Susana: We were watching TV at home and we just thought: this is the best place to be instead of just griping and whining, let’s drive to Seattle and stand with all our other immigrant friends and refugees, and take a stand for what's right.

You drove all the way here from Ellensburg! How does it feel to be here?

Rosalva: Great. I feel alive!

Susana: I feel connected to the rest of humanity in a way that I just couldn't in my living room. So I feel like we're all here for one purpose. We're both immigrants, my mother and I, we were undocumented immigrants from Mexico and we were able to gain residency, and now citizenship, and so we feel like it's our responsibility to stand here because others can't. But we feel connected. I feel connected, to every person here!

You brought your dog!

Susana: Yes, she's about seven or eight years old, and she's a rescue. So we've been staying on the periphery because it's really crowded. I don't want her to get trampled. She’s doing good. She just wants love! She wants someone to pet her. That's her cause.

Elizabeth and Tony with their flag
Elizabeth and Tony with their flag Amber Cortes

Elizabeth (Capitol Hill), and Tony (Bothell)

You hauled this American flag all the way out here for the protest and you’ve been standing in front of Starbucks holding it pretty much all night. Why?

Elizabeth: I think it's important to remember that what Trump is doing is not representative of America, and this is not what America is all about. So we want to show up and protest but still…

Tony: Remind folks, remind Americans that this is about America, and the Constitution. And we want to keep America the way it has been, which is a place that is free for immigrants to come here and enjoy this country.

How does this rally compare to the Womxn’s March from last week?

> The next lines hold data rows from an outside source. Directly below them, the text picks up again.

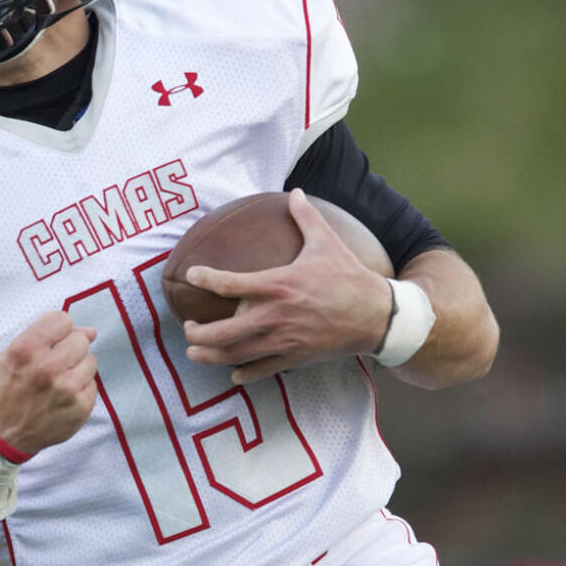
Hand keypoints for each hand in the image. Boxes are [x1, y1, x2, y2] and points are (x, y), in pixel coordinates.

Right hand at [0, 311, 97, 455]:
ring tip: (59, 381)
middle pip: (81, 339)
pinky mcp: (81, 408)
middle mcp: (48, 367)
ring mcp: (67, 390)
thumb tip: (90, 331)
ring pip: (91, 361)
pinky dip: (81, 388)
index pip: (62, 320)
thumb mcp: (12, 355)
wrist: (3, 434)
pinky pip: (93, 384)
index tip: (50, 343)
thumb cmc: (8, 390)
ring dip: (78, 368)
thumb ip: (48, 336)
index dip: (57, 330)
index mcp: (26, 349)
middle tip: (55, 364)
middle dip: (70, 348)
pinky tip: (64, 397)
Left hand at [181, 188, 390, 384]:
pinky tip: (233, 374)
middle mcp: (275, 316)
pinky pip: (262, 371)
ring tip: (194, 352)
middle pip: (223, 331)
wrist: (378, 316)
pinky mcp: (295, 358)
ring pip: (236, 354)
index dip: (205, 279)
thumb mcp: (327, 243)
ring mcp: (283, 341)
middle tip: (187, 327)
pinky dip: (244, 374)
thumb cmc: (349, 277)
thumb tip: (295, 191)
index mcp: (278, 285)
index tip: (191, 274)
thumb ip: (306, 217)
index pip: (230, 284)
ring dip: (210, 355)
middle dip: (199, 332)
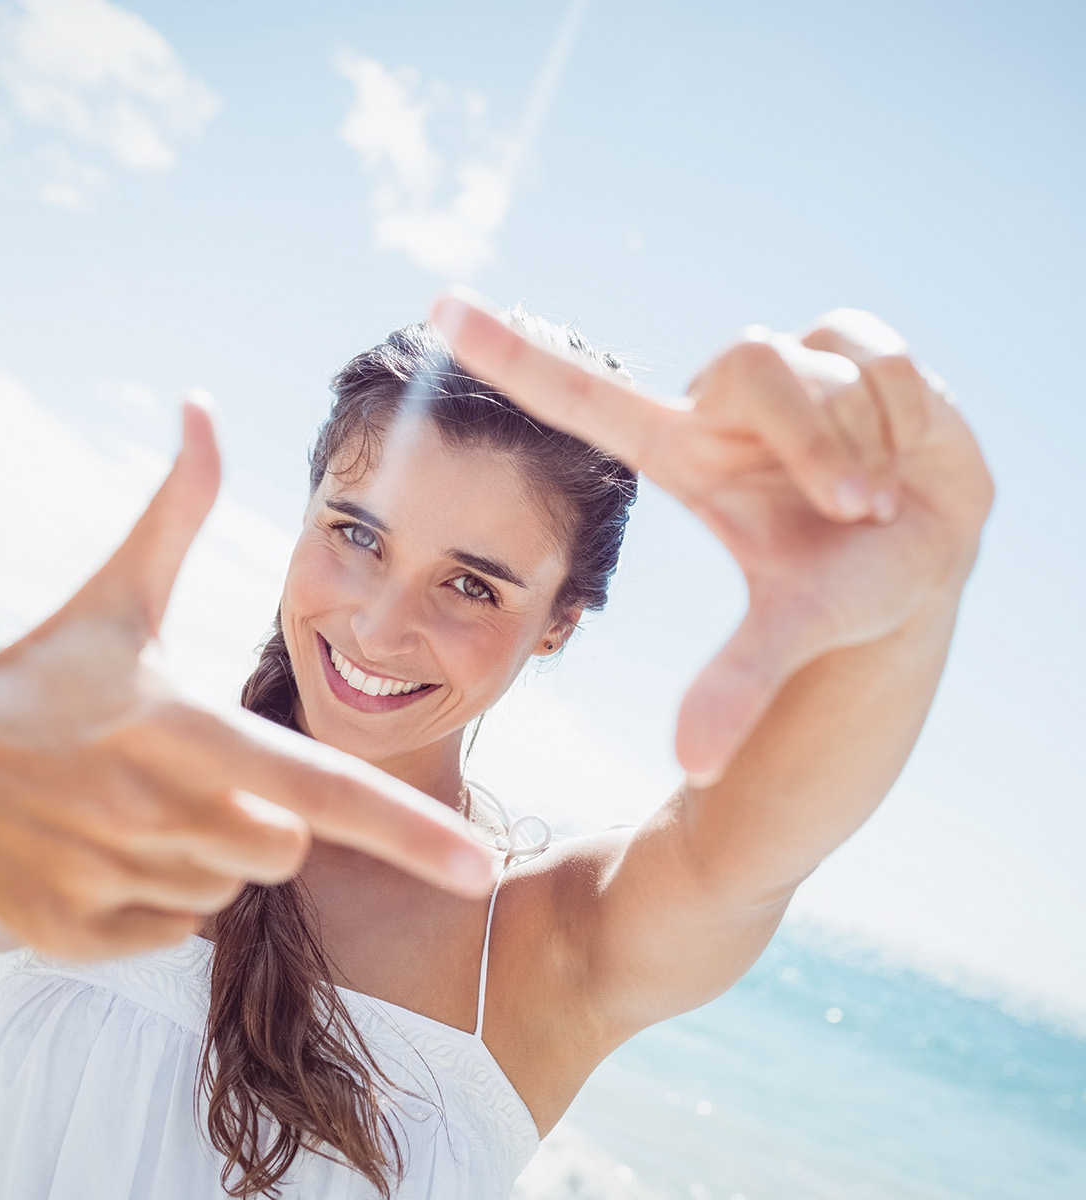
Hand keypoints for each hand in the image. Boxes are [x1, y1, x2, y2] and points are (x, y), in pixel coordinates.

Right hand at [0, 396, 496, 960]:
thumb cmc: (42, 676)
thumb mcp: (114, 597)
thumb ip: (177, 509)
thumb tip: (202, 404)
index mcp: (175, 727)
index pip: (317, 788)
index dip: (407, 830)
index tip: (481, 870)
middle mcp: (146, 808)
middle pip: (285, 847)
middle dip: (263, 816)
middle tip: (190, 774)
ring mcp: (105, 876)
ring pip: (228, 891)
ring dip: (208, 857)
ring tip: (138, 807)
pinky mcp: (69, 933)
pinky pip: (173, 933)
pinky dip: (157, 901)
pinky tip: (105, 852)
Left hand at [434, 294, 992, 784]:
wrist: (933, 556)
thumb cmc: (842, 586)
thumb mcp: (792, 627)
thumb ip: (737, 683)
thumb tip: (697, 764)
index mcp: (680, 450)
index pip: (579, 392)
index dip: (510, 354)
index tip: (438, 307)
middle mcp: (721, 401)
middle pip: (749, 361)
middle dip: (815, 444)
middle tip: (853, 510)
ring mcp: (787, 366)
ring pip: (819, 363)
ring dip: (864, 441)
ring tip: (874, 496)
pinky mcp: (852, 344)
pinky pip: (880, 355)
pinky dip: (908, 415)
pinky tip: (907, 451)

Tony: I mean this one is more targeted to a specific issue. The other one was about issues all across the board, which was also good. And I don't know, it’s a little bit more rowdy here, because it's night time, which is a good thing. It’s different kind of energy.

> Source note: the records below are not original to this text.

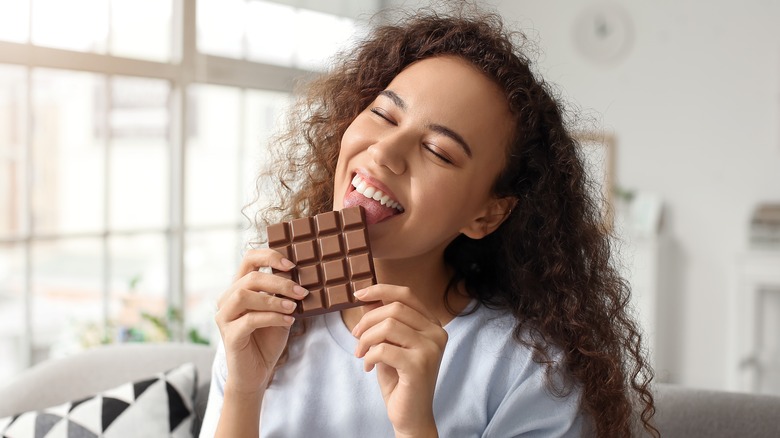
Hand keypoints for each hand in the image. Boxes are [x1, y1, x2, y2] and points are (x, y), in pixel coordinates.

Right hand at [215, 249, 307, 394]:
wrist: (257, 373)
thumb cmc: (268, 340)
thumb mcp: (280, 311)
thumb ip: (283, 294)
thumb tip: (300, 277)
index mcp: (239, 288)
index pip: (249, 259)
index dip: (269, 256)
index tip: (292, 265)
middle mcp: (227, 300)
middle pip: (250, 277)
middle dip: (279, 282)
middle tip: (301, 291)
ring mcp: (225, 318)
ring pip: (244, 295)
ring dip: (273, 299)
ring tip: (293, 307)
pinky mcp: (230, 336)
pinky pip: (250, 319)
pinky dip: (272, 317)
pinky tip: (288, 320)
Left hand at [351, 284, 447, 436]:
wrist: (410, 416)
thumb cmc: (399, 379)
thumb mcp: (389, 344)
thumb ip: (383, 322)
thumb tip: (368, 298)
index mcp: (432, 325)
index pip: (406, 294)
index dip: (380, 290)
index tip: (357, 294)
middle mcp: (437, 333)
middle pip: (394, 308)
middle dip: (367, 320)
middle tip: (355, 337)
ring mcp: (431, 348)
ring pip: (387, 326)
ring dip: (366, 339)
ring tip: (360, 353)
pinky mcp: (419, 365)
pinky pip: (383, 349)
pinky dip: (368, 356)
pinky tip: (367, 367)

Elizabeth: When I when I first heard the news on Friday night I felt so shocked and angry and really just impotent, and coming out and feeling the energy at this march, and hearing about the courts and the checks and balances possibly working, I think that's been inspirational. I can only hope that the rest of the executive order also gets rolled back.

Tony: Exactly. Permanently.

Is this your flag? What will you do with it after the rally?

Elizabeth: It's my flag. I guess I’m going to just keep it for general...flag purposes. You know, Fourth of July and what not.

Winta, from Eritrea, and Thania, a 'dreamer' from Honduras
Winta, from Eritrea, and Thania, a 'dreamer' from Honduras Amber Cortes

Thania, (U District) and Winta, (Everett)

Why are you here today?

Support The Stranger

Thania: It doesn’t make sense to try to repel a nation full of immigrants when this nation was built off of immigrants. We do all the dirty work that Americans do not want to do. I'm sorry, but that's the truth! We are...you know that movie, Hidden Figures? It's like, immigrants are the hidden faces of this country: you don't know what we're really doing, because we're doing all the labor behind walls. That's what happens.

Winta: No human is illegal. Being here is not a crime. It's not! Just because you're an immigrant, it's not a crime, so it's not illegal.

How’s the protest going so far?

Winta: It is actually great! This was my first one, so, yes, it is a great one. I'm glad I'm here. And I expect to be going to more. I've been saying, this is something I believe in. I came from a family that are all immigrants—me myself, I am an immigrant, I'm from Eritrea.

Thania: I'm from Honduras and I'm a dreamer. And because I'm a dreamer, Trump is trying to have it so dreamers cannot renew their work permits, and that puts us at risk for deportation. If he does push forward with reinforcing these immigration laws, all the undocumented immigrants that came forward to apply for DACA, well now he has all of our information, and that puts us at extreme risk. They can find out where we live, and all that kind of stuff.

Are you doing anything to prepare?

Thania: Yeah actually, me and my family are going to go to a lawyer and see what we can do about maybe starting a process for either residency or citizenship. But of course, it's a really hard time to do anything like that.